> _Task goal_:
Can you copy every row below, from the one containing "Name the event on Monday" down to the one containing "1:00 PM, exactly", word for word with both of those rows included?

> _Data supplied_:
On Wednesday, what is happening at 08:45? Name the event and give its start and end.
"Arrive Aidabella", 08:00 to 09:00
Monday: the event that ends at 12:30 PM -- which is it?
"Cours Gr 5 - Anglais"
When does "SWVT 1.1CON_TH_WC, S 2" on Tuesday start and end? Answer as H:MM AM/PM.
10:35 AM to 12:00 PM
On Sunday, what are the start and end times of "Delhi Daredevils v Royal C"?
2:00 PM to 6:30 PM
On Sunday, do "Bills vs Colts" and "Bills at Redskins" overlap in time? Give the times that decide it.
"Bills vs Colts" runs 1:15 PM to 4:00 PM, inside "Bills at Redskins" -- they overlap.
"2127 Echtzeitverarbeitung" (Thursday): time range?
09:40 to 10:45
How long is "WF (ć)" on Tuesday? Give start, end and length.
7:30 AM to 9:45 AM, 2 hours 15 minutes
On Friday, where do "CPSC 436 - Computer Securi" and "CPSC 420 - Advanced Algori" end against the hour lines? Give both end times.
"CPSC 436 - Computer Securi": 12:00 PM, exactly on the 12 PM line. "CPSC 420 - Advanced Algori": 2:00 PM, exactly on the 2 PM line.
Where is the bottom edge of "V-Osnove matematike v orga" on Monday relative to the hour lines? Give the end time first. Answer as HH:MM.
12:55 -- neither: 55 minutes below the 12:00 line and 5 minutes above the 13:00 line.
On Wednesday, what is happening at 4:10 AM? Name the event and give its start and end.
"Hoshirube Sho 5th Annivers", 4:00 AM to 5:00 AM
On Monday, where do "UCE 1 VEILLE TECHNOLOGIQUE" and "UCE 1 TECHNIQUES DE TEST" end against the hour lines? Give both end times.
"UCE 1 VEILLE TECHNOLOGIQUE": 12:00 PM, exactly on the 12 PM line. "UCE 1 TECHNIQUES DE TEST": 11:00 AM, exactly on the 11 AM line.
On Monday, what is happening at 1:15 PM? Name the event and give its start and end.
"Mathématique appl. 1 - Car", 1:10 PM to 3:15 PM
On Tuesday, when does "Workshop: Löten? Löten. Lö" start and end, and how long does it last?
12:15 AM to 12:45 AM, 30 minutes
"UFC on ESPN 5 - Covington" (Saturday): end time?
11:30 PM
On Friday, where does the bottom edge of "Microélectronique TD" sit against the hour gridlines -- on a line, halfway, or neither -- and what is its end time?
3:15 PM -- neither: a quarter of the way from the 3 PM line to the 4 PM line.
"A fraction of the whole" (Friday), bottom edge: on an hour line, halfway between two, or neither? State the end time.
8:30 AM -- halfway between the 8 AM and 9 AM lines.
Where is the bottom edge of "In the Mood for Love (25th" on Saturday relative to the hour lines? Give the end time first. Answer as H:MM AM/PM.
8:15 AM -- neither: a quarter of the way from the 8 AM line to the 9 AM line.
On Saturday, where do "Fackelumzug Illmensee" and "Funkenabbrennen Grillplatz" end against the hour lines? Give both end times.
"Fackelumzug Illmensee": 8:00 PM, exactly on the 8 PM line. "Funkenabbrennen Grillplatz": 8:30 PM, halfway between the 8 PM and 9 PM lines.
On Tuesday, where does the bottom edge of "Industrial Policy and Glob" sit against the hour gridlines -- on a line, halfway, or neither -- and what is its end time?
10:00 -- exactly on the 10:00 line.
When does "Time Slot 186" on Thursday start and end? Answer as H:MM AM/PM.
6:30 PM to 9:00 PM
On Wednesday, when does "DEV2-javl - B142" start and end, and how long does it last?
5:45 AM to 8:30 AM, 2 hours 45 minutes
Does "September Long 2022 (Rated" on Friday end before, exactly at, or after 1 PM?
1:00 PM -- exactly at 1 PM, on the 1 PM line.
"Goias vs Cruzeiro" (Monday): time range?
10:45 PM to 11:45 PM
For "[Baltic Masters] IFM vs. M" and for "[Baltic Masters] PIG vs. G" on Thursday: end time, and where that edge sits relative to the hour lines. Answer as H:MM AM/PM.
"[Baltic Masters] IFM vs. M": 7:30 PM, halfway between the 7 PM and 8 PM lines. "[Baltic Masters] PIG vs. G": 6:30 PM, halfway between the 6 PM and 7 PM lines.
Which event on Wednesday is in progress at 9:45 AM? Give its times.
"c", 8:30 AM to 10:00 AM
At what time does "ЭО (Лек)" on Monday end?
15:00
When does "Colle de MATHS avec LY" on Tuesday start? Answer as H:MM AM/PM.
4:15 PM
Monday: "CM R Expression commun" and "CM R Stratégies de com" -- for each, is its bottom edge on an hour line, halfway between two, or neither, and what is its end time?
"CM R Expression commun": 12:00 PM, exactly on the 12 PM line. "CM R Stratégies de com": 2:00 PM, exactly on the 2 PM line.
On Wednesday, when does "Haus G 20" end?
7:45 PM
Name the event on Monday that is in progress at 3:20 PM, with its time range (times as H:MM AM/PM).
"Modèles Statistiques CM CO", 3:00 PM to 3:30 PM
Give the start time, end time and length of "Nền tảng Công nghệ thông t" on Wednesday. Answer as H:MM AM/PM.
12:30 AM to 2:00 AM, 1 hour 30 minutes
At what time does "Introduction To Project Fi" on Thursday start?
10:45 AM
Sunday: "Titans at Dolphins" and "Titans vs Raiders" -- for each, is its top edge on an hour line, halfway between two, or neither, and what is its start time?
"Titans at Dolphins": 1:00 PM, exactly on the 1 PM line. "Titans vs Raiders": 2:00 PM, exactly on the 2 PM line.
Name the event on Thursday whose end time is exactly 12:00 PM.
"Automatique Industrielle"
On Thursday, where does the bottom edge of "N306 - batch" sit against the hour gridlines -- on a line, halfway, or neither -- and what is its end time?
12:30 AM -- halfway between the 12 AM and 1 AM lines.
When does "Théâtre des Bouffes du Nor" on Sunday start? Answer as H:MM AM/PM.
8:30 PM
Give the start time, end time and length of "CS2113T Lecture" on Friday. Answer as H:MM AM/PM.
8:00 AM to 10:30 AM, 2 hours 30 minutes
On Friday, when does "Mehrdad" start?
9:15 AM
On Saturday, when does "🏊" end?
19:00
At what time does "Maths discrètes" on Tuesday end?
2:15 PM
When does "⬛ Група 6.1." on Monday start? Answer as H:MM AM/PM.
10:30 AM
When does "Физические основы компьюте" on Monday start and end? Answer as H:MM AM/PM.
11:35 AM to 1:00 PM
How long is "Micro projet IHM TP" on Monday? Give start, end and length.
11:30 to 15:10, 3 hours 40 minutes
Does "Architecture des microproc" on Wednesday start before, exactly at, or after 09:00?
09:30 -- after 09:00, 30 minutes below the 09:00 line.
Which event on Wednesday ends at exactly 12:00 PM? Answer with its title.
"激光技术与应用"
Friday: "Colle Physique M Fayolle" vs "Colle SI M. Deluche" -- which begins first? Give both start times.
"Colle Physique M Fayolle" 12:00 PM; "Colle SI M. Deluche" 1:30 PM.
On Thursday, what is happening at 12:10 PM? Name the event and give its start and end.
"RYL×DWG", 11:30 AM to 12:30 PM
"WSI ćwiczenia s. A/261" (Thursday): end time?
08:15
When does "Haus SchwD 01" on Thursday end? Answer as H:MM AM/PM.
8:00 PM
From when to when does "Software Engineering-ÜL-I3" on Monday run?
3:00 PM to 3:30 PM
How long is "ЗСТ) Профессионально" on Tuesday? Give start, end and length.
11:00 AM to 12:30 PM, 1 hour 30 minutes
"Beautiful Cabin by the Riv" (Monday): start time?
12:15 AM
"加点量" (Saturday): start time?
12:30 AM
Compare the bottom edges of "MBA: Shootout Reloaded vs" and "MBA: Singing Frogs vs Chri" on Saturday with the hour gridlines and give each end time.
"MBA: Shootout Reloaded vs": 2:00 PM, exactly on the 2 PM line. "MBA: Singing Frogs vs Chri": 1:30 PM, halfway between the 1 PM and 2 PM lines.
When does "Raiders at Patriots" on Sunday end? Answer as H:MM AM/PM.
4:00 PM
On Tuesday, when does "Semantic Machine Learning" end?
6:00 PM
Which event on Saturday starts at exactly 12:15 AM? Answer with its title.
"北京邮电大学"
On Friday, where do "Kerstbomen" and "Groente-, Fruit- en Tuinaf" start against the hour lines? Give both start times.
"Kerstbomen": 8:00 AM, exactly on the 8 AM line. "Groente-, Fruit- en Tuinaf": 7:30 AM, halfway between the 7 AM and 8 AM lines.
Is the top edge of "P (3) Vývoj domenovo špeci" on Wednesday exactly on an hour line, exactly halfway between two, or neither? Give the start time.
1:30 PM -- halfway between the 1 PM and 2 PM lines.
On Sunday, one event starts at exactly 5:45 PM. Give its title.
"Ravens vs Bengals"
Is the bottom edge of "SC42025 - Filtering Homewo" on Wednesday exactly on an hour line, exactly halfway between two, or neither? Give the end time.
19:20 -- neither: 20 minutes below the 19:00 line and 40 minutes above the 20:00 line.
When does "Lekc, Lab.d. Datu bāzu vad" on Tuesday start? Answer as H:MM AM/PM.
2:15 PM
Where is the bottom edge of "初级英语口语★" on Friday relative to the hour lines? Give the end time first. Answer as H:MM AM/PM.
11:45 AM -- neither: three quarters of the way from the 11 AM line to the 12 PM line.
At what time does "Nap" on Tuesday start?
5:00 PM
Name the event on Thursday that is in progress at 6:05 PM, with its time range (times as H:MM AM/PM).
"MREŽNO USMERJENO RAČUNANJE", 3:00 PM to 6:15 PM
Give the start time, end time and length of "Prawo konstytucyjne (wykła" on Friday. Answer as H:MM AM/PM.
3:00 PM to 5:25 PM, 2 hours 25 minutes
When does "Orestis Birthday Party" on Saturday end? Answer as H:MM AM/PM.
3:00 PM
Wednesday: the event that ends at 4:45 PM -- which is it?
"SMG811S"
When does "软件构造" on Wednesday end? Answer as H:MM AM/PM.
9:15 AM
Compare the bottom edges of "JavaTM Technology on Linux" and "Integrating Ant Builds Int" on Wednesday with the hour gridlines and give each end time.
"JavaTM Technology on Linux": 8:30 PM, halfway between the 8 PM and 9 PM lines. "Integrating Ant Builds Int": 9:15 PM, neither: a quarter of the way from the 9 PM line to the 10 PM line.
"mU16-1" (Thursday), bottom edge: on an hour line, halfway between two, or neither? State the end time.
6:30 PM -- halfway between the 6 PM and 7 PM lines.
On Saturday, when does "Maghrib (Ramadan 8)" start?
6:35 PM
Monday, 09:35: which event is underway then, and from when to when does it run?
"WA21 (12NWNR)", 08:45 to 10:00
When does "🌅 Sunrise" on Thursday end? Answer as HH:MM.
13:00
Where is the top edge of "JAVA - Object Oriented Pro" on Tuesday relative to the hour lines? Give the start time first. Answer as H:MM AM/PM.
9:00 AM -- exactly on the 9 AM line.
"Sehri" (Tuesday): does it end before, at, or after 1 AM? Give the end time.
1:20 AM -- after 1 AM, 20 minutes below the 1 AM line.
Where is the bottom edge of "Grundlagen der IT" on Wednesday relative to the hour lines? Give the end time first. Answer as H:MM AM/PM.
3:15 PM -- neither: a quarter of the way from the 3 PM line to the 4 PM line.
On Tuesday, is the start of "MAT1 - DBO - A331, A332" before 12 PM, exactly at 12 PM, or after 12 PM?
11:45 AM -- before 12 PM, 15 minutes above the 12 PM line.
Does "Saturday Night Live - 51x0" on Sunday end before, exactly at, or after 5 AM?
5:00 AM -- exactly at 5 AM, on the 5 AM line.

> _Task result_:
Name the event on Monday that is in progress at 3:20 PM, with its time range (times as H:MM AM/PM).
"Modèles Statistiques CM CO", 3:00 PM to 3:30 PM
Give the start time, end time and length of "Nền tảng Công nghệ thông t" on Wednesday. Answer as H:MM AM/PM.
12:30 AM to 2:00 AM, 1 hour 30 minutes
At what time does "Introduction To Project Fi" on Thursday start?
10:45 AM
Sunday: "Titans at Dolphins" and "Titans vs Raiders" -- for each, is its top edge on an hour line, halfway between two, or neither, and what is its start time?
"Titans at Dolphins": 1:00 PM, exactly on the 1 PM line. "Titans vs Raiders": 2:00 PM, exactly on the 2 PM line.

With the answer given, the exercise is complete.